All statistical analyses were done using StatView (SAS, Cary, NC). Mammary carcinoma multiplicity was tested using One-Way ANOVA with Bonferroni-Dunn multiple comparison. Serum haptoglobin, cell proliferation/apoptosis immunohistochemistry and hyperplastic mammary lesion multiplicity were analyzed by unpaired t test and nonparametric (Mann Whitney) testing, where appropriate. Statistical analysis of serum haptoglobin values was done separately for the two time points (1 day and 15 days), since each had its own control group. Area measurements (mammary gland, lymph node and hyperplastic mammary lesions) were analyzed by unpaired t test both as raw data and following log transformation to more closely approximate a normal distribution. Since the conclusions were the same for raw and log transformed data, we present the results for the raw data.

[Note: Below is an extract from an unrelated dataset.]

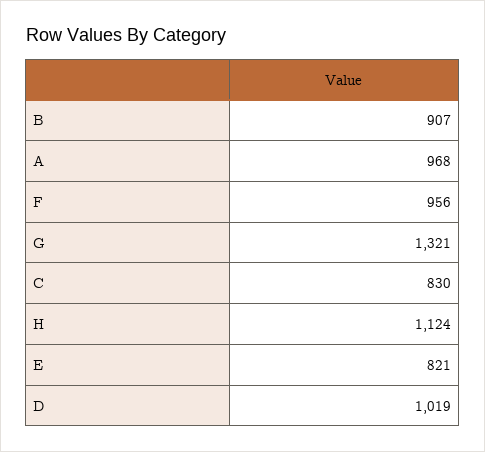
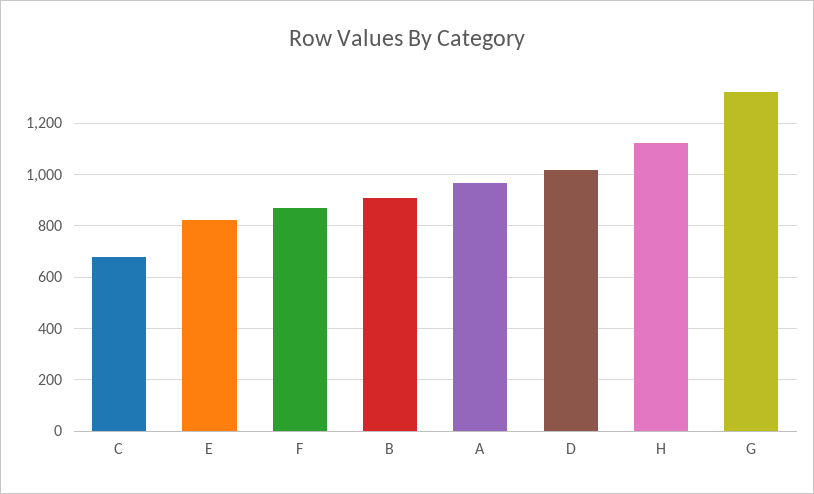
F: 956 -> 875
C: 830 -> 675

Direct transfer of the neu oncogene into the mammary ductal cells results in clonal development of mammary carcinomas (Figure 1A and 1B) [12, 13]. This model thus provides a unique system to assess the effects of chronic inflammation on breast cancer development. Treatment of rats with adjuvant using either the early or late schedule resulted in significantly increased mammary tumor multiplicity following infusion with neu compared with saline controls (Figure 1C). At 9 weeks after ductal infusion, adjuvant-treated rats had approximately twice the number of carcinomas than did the controls (P < 0.05). There were no histopathological differences between mammary carcinomas arising in the various treatment groups.

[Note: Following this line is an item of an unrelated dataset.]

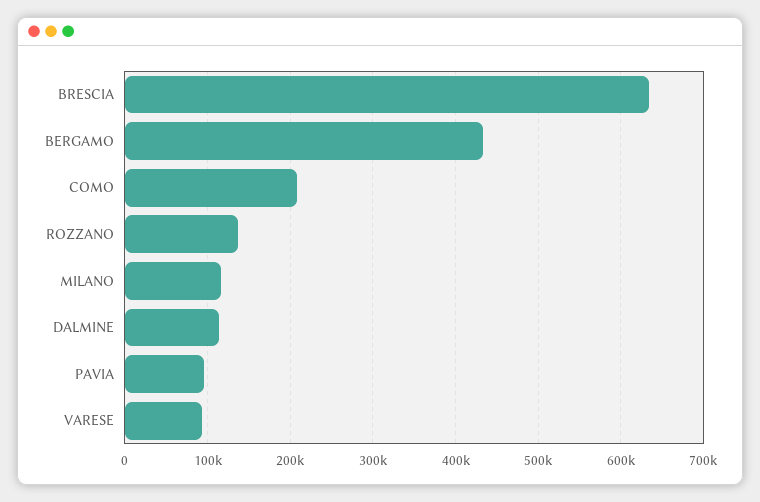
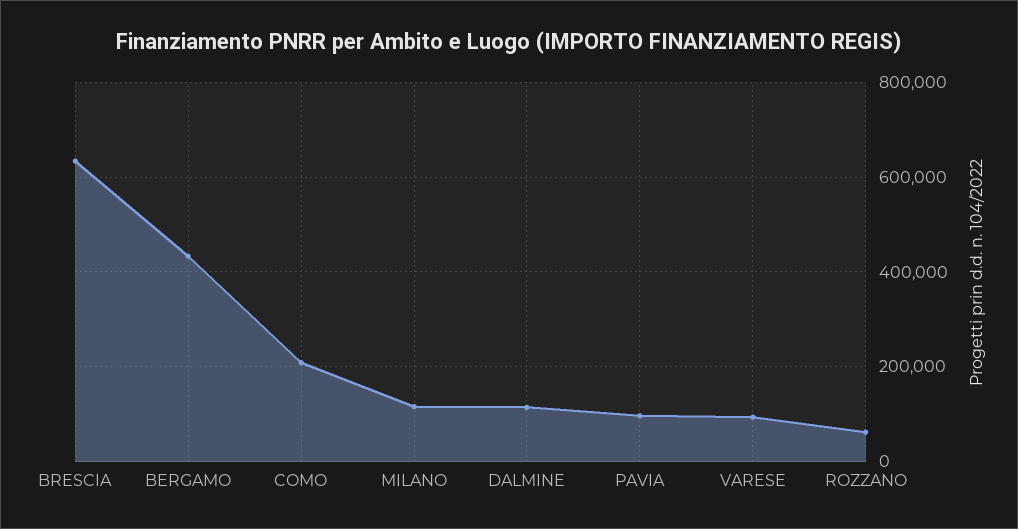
ROZZANO: 140000 -> 60000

To assess for evidence of chronic systemic inflammation, we measured serum haptoglobin concentrations [8]. Haptoglobin was elevated (~4-fold) 24 hours after a single injection of CFA and was approximately 2-fold higher than controls 15 days after injection (P < 0.01) (Figure 2).

Since a systemic inflammatory response was present, we hypothesized that the products of inflammation, such as cytokines and growth factors, may affect proliferation in the mammary epithelium. In adjuvant-treated rats on the early schedule protocol without retroviral infusion, staining for Ki67 showed a modest but statistically significant increase in proliferation in the mammary gland epithelium compared to controls (P < 0.05) (Table 1). This was true for both epithelial cells in terminal end buds and for ductal/alveolar structures. Interestingly, we did not observe an increase in inflammatory cells within the mammary parenchyma of adjuvant-only treated rats.

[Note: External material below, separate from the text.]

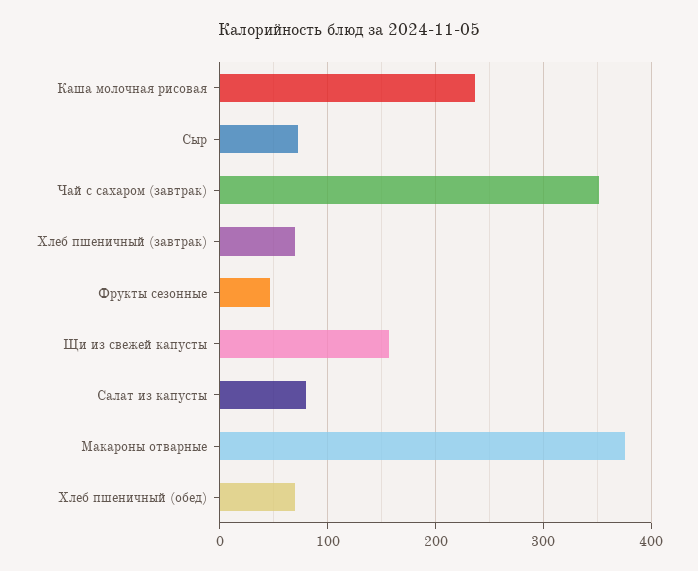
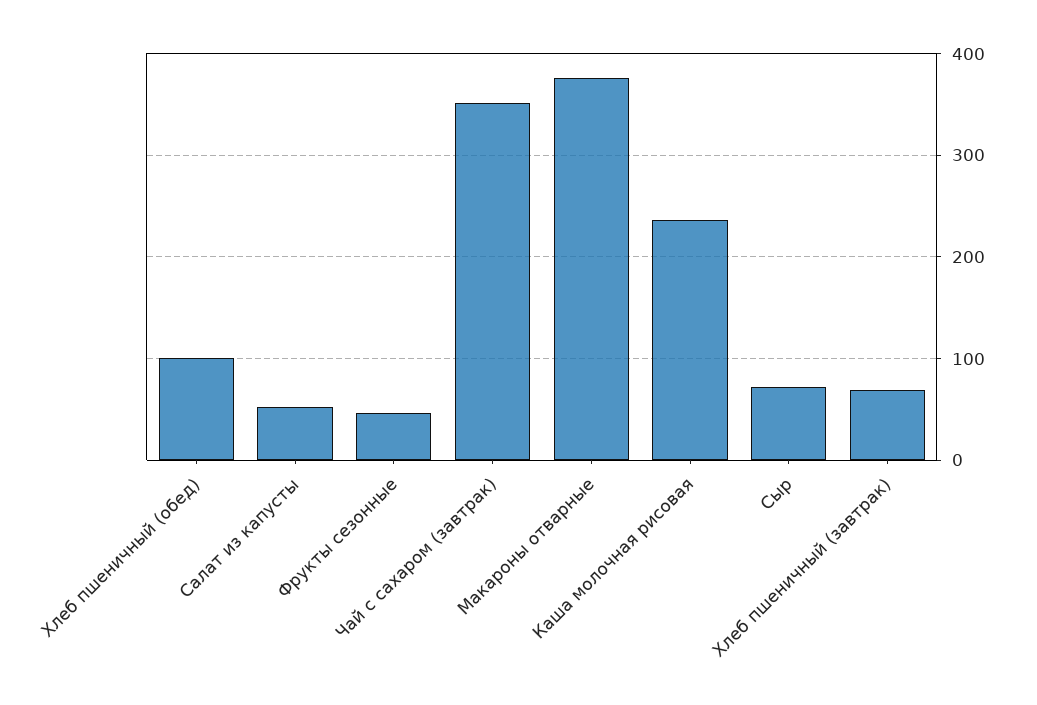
Щи из свежей капусты: 160 -> none
Салат из капусты: 80 -> 50
Хлеб пшеничный (обед): 70 -> 100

We characterized the proliferative effects of Freund's adjuvant (early schedule treatment) on hyperplastic mammary lesions by analyzing mammary glands 15 days after neu infusion. This time point precedes the formation of palpable tumors, which occurs 3–4 weeks post-infusion. A histological section of a typical hyperplastic mammary lesion is shown in Figure 3A. Lesion multiplicity was higher in rats given adjuvant than in saline controls (12.3 versus 8.9 respectively) but did not differ statistically (P = 0.13, unpaired t test).

The average size of the hyperplastic mammary lesions determined from area measurements was significantly higher (1.6-fold) in adjuvant-treated rats when compared to controls (P < 0.001) (Figure 3B). In addition, the total lesion area per mammary gland (normalized to mammary gland area) was higher (~2-fold) in adjuvant-treated rats versus controls (P < 0.01) (Figure 3C). The larger lesion size led us to evaluate cell proliferation and apoptosis using immunohistochemistry. The epithelial cells within the hyperplastic mammary lesions were significantly more proliferative in adjuvant-treated rats, as determined by the percentage of Ki67+ cells, than in controls (P < 0.001) (Table 1). The apoptotic fraction of cells in the hyperplastic mammary lesions was low, and did not differ significantly between saline (1.2%) and adjuvant (1.9%) groups (P = 0.31, Mann-Whitney Rank test).

In addition to adjuvant-induced proliferation, we also observed localized lymphadenopathy 15 days after neu infusion in adjuvant-treated rats. The average area of lymph nodes residing in the fourth mammary gland was significantly higher (1.6-fold) in adjuvant-treated rats, as compared to controls (P < 0.001) (Figure 3D).